Figure 2. Intergenic transcription represses Ubx in cis.

(A) Products of ncRNAs do not directly repress Ubx transcription. A mixture of dsRNAs specific to exons 1, 3, 7, and part of the bxd region, and control dsRNA specific to GFP were injected either into adult females (top panels) or into preblastoderm embryos. Embryos were analyzed by in situ hybridization with probes to Ubx, exons 1–7 and the mixture of probes to exons 1–7 and bxd, as indicated.

(B) Immunostaining of embryo carrying the Ubx-GFP transgenic construct N (see map in C) with GFP antibody.
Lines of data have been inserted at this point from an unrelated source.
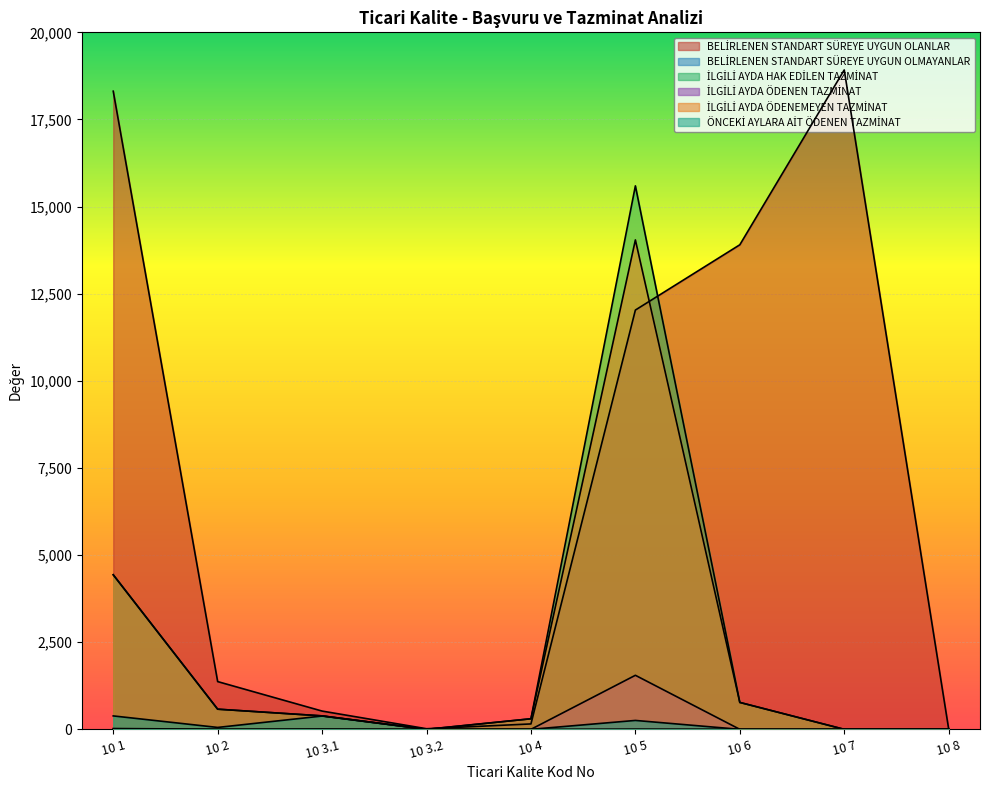

Rank the series at 10 3.1 from highest to lowest value.

BELİRLENEN STANDART SÜREYE UYGUN OLANLAR, İLGİLİ AYDA HAK EDİLEN TAZMİNAT, İLGİLİ AYDA ÖDENEMEYEN TAZMİNAT, ÖNCEKİ AYLARA AİT ÖDENEN TAZMİNAT, BELİRLENEN STANDART SÜREYE UYGUN OLMAYANLAR, İLGİLİ AYDA ÖDENEN TAZMİNAT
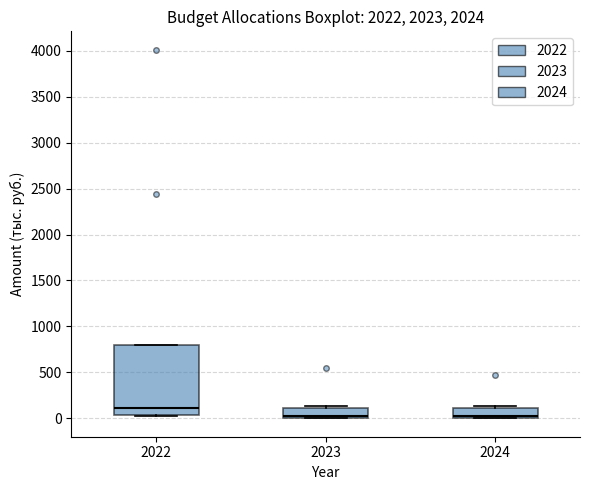

Which box is the tallest, from its lower edge to its upper edge?

2022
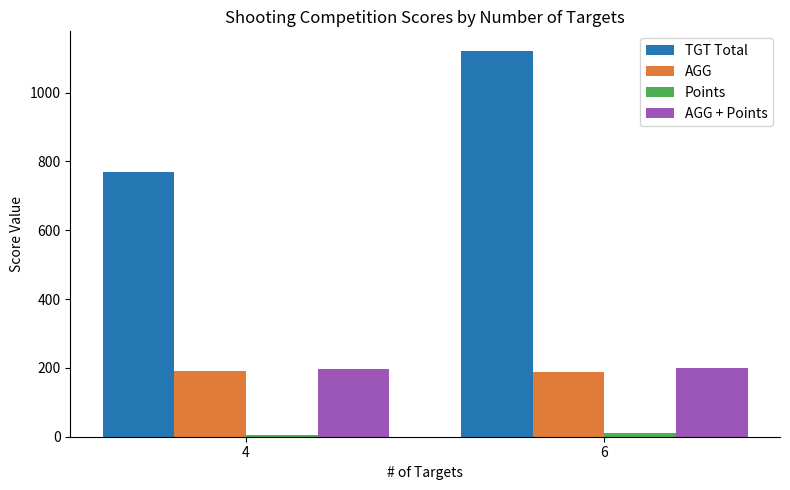

At how many categories does at least one series exceed 800?

1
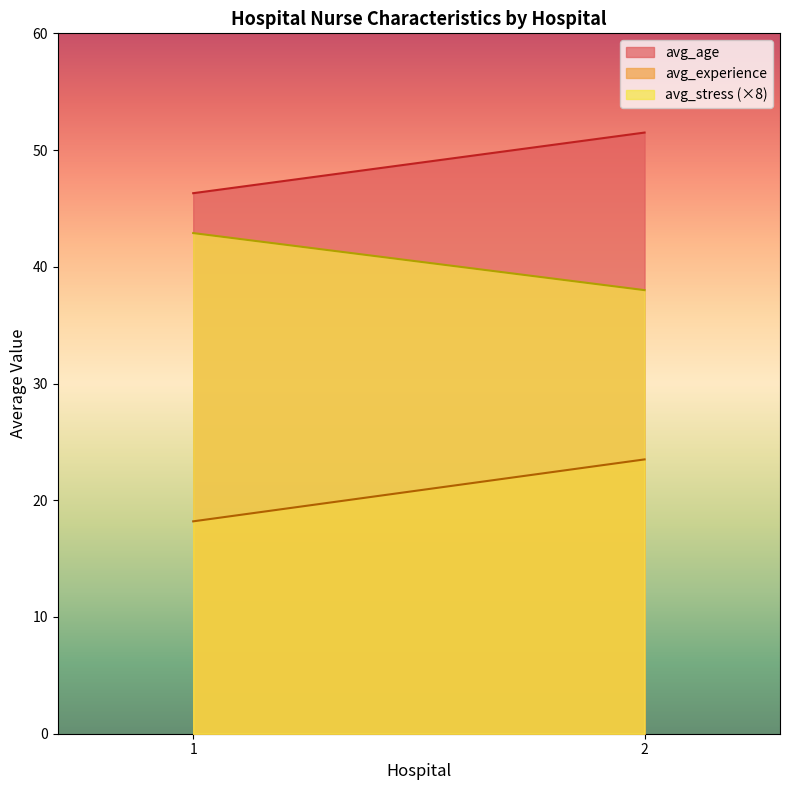

Read the avg_age value at 1.

46.3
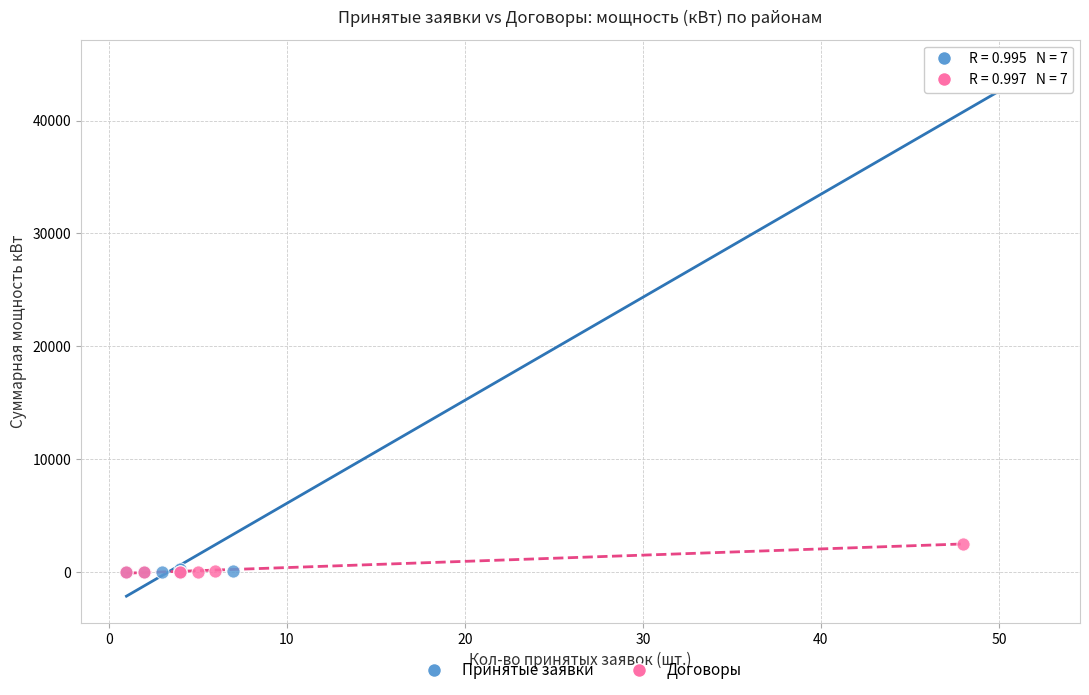

Which series contains the highest Y value?

Принятые заявки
(C) Map of the Ubx-GFP transgenic construct N. The transgene contains ncRNA promoters P2 and P5 but lacks promoters P1 and P4.

(D) The GFP reporter gene is ectopically expressed (arrows) at blastoderm and germband extension relative to endogenous Ubx.

(E) A diagram of predicted expression patterns of Ubx and GFP, assuming repression occurs only in cis. In the absence of the P1 and P4 promoters, the GFP transgene is expected to be expressed in cells where the corresponding endogenous RNAs are expressed. A, P, anterior and posterior of the embryo.

(F) Expression of the GFP reporter gene overlaps with expression of ncRNAs that are produced from the P1 (probe ex 1–7 left panels) and P4 (probe ex 4, right panels) promoters.

(G) Comparison of the expression of endogenous Ubx and the GFP reporter gene with RNA 1–7 at the blastoderm stage. Expression of GFP is seen in both cytoplasm and nuclei, and RNA 1–7 is detected in the nuclei of the same cells (left).